DP14550 A New Engel on Price Index and Welfare Estimation
|Author(s):||David Atkin, Benjamin Faber, Thibault Fally, Marco Gonzalez-Navarro|
|Publication Date:||April 2020|
|Keyword(s):||Engel curves, Gains from trade, Household welfare, non-homothetic preferences, price indices|
|JEL(s):||D12, E31, F63, O12|
|Programme Areas:||International Trade and Regional Economics, Development Economics|
|Link to this Page:||cepr.org/active/publications/discussion_papers/dp.php?dpno=14550|
Measuring changes in welfare, and particularly the price index, is challenging in the absence of well-measured prices covering the entire consumption basket. We propose and implement a new approach to estimate changes in income-group specific price indices and welfare using rich, but widely available, expenditure survey microdata.
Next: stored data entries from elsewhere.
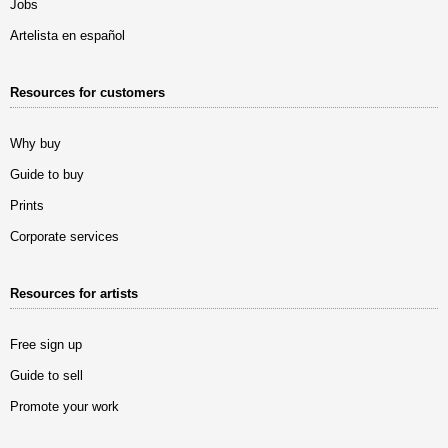
Jobs
Artelista en español
Resources for customers
Why buy
Guide to buy
Prints
Corporate services
Resources for artists
Free sign up
Guide to sell
Promote your work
We build on existing work that uses Engel curves and expenditures on income-elastic goods to infer real incomes. While based on non-homothetic preferences, the price indices this approach recovers are homothetic and hence are neither theory consistent nor suitable for distributional analysis. We show that we can recover income-specific price index and welfare changes from horizontal shifts in Engel curves if preferences are quasi-separable and we focus on "relative" Engel curves. Our approach is flexible enough to allow for the non-linear Engel curves we document in the data, and for non-parametric estimation at each point of the income distribution. We implement this approach to estimate inflation and welfare in rural India between 1987/1988 and 1999/2000, and to revisit the impacts of India's trade reforms. Our estimates reveal that lower inflation rates for the rich erased the real income convergence documented by the existing literature that calculates inflation using only well-measured prices.